SUPPLIED TEXT

++++++++

On the Making of English National Identity
Kumar, Krishan. The Making of English National Identity. Cambridge: Cambridge University Press, 2003. pp. 367. Paperback.
I just so happened to pick this book up by chance while looking for other books on other national identities at the library (specifically eastern European) and I’m really glad I did. Kumar begins the book with a question that I stupidly never even though to ask: Why is there such a thing as a Scottish nationalist, an Irish nationalist, or even a Welsh nationalist, but no English nationalist (except on the far right)? Instead, “English” nationalism gets subsumed under the larger, multinational concept of “British” nationalism.
Kumar argues that rather than having the opportunity to build a discrete English national identity, it was overshadowed by larger imperial ambitions (for example, the incorporation of Wales and Ireland—and later, Scotland—into “England”). In the view of many English people, England is Britain (although you’d be hard-pressed to find an English person who is so explicit about this).

++++++++

EXTRACTED INFORMATION

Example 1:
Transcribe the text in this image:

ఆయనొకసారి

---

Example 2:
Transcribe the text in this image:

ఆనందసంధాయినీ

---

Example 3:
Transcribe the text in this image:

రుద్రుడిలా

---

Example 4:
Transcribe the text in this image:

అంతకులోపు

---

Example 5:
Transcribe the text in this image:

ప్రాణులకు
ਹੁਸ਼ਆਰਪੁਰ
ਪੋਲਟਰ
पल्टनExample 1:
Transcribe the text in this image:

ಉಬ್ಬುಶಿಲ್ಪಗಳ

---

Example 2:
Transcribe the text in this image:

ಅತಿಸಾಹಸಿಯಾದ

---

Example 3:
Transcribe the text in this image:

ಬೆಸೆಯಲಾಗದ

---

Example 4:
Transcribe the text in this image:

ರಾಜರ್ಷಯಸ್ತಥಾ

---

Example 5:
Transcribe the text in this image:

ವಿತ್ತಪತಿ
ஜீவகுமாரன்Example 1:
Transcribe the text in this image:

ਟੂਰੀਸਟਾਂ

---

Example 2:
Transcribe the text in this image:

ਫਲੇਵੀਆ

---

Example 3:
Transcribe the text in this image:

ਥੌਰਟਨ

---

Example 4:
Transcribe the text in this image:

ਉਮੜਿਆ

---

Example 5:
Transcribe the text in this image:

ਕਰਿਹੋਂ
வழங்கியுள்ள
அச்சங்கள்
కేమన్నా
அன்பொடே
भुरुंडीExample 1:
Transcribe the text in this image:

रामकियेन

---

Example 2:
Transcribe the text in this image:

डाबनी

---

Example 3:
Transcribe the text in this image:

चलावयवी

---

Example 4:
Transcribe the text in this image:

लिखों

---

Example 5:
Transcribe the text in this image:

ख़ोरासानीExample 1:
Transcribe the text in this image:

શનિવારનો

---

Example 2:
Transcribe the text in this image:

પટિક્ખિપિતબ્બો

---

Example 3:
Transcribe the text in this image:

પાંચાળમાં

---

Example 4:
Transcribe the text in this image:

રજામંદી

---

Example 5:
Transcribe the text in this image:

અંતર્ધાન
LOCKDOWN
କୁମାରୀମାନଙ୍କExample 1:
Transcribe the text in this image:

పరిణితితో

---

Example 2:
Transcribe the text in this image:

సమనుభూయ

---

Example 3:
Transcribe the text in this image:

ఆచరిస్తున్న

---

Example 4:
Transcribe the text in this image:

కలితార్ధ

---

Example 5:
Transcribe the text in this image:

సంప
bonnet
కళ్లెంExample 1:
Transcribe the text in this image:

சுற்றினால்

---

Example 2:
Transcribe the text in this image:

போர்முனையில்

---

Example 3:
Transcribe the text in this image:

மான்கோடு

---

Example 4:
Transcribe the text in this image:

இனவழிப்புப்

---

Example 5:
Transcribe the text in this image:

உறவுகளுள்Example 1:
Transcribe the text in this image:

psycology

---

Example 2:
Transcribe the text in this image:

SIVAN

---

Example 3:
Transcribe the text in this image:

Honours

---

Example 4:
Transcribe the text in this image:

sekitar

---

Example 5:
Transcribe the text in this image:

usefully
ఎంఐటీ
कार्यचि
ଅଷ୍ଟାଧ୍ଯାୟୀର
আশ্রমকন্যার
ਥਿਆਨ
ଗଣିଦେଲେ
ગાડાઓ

++++++++

INSTRUCTIONS TO FOLLOW
From the review of The Making of English National Identity above, print the passage starting at "On the Making" and ending at "pp. 367. Paperback.".

ANSWER SECTION
On the Making of English National Identity
Kumar, Krishan. The Making of English National Identity. Cambridge: Cambridge University Press, 2003. pp. 367. Paperback.